Configuring Podman for Quarkus Dev Services and Testcontainers on Linux

Podman is a daemonless container engine for developing, managing and running containers on Linux systems. Starting with release 3, Podman allows the user to run a service that mimics the Docker API. This allows Testcontainers and Quarkus Dev Services to be used with Podman.

The instructions in this article will not work on MacOS or Microsoft Windows.

Requirements

  • Linux system with Podman 3.x installed

  • podman-docker, which emulates the Docker CLI for Quarkus Dev Services

  • podman-remote is installed for the verification step (optional)

Configuration

TL; DR

The following commands will set up Podman and environment variables to work with Quarkus Dev Services and Testcontainers:

# Install the required podman packages from dnf. If you're not using rpm based
# distro, replace with respective package manager
sudo dnf install podman podman-docker
# Enable the podman socket with Docker REST API
systemctl --user enable podman.socket --now
# Set the required envvars
export DOCKER_HOST=unix:///run/user/${UID}/podman/podman.sock
export TESTCONTAINERS_RYUK_DISABLED=true

Let’s take a look at what this configuration does below, along with some basic troubleshooting information.

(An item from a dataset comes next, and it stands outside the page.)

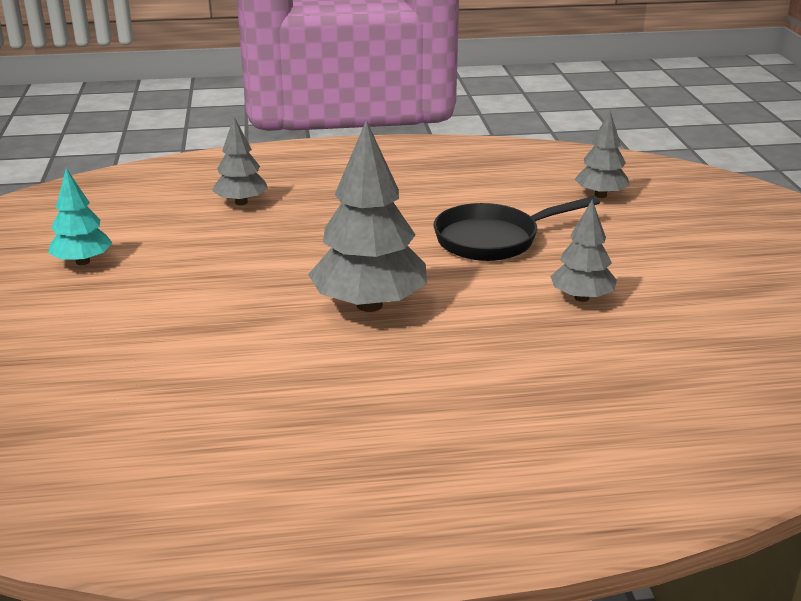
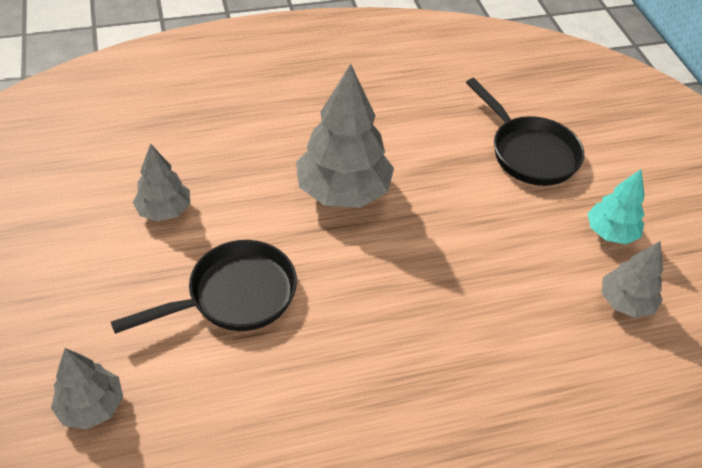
camera: 170 degrees right, 20 degrees up
(108, 331) = (529, 152): none -> black pan
(241, 202) = (521, 352): grey tree -> grey tree (625, 302)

Setting up the Podman service

Podman is a daemonless container engine. Quarkus Dev Services and Testcontainers expect a running Docker daemon to listen on a Unix socket. Since version 3, Podman can be configured to create a service listening on a Unix socket, and this service can be used with Dev Services and Testcontainers.

Docker clients are trying to connect to the service specified in the url specified in the environment variable DOCKER_HOSTso this variable needs to be set to point to the Unix socket that the Podman service will listen on:

export DOCKER_HOST=unix:///run/user/${UID}/podman/podman.sock

This parameter will only apply to the current terminal session. To make this configuration permanent, add a line to your shell profile files (e.g. ~ /.profile).

Testcontainers and Quarkus Dev Services also expect the container service they are accessing to be non-interactive. If you have multiple registries configured in your Docker or Podman configuration, Podman responds with a prompt asking which registry to use to fetch containers if the containers to retrieve are specified by their short name.

You can disable this prompt by setting the config property short-name-mode = "disabled" Podman’s /etc/containers/registries.conf… This setting can affect the security of the system. Please see short names of container images in Podman before changing this parameter.

Finally, let’s start the Podman service listening on the socket previously specified in the environment variable DOCKER_HOST

Podman is distributed with local custom systemd modules in the apt and dnf package managers configured to run the Podman service without root access. This means that the Podman process will only run with the privileges of the user you are logged in with. Therefore containers and config are stored in your home directory and therefore the service listens unix:///run/user/${UID}/podman/podman.sock… On most Linux distributions, you can enable this service with the following command:

systemctl --user enable podman.socket --now

You can verify that the container service is indeed running and responding at the URI given in DOCKER_HOSTusing podman-remote:

podman-remote info

Spoofing Ryuk container support is unstable at this time. Ryuk is a container that Testcontainers uses to clean up any containers after they have finished using them in Java code. You can configure Testcontainers to not use Ryuk:

export TESTCONTAINERS_RYUK_DISABLED=true

This setting will also only apply to the current terminal session. To make this configuration permanent, add a line to your shell profile files (e.g. ~ / .profile).

Podman is now ready to respond to the Java Docker client used by Testcontainers. Please note that Quarkus Dev Services requires that the command docker was available in PATH… Plastic bag podman-docker on Linux distributions provides Docker CLI emulation layer for Podman.

In future releases of Quarkus, the need for a team docker available in PATH, will be removed.

Migrating from Docker

If you previously used versions of Docker that did not support V2 cgroups in modern Linux distributions, you had to use a crutch by setting cgroups to V1. This applied to Docker versions 19 and older inclusive.

You can check if this crutch has been previously used on your system with the following command:

sudo grubby --info=ALL | grep "systemd.unified_cgroup_hierarchy=0"

If the output is present, it means that the kernel argument for cgroups was set to V1. You can remove this kernel argument with the following command, re-enabling V2 cgroups:

sudo grubby --update-kernel=ALL --remove-args="systemd.unified_cgroup_hierarchy=0"

This setting will take effect only after a reboot.

This is how Podman can be configured for Quarkus Dev Services and Testcontainers on Linux.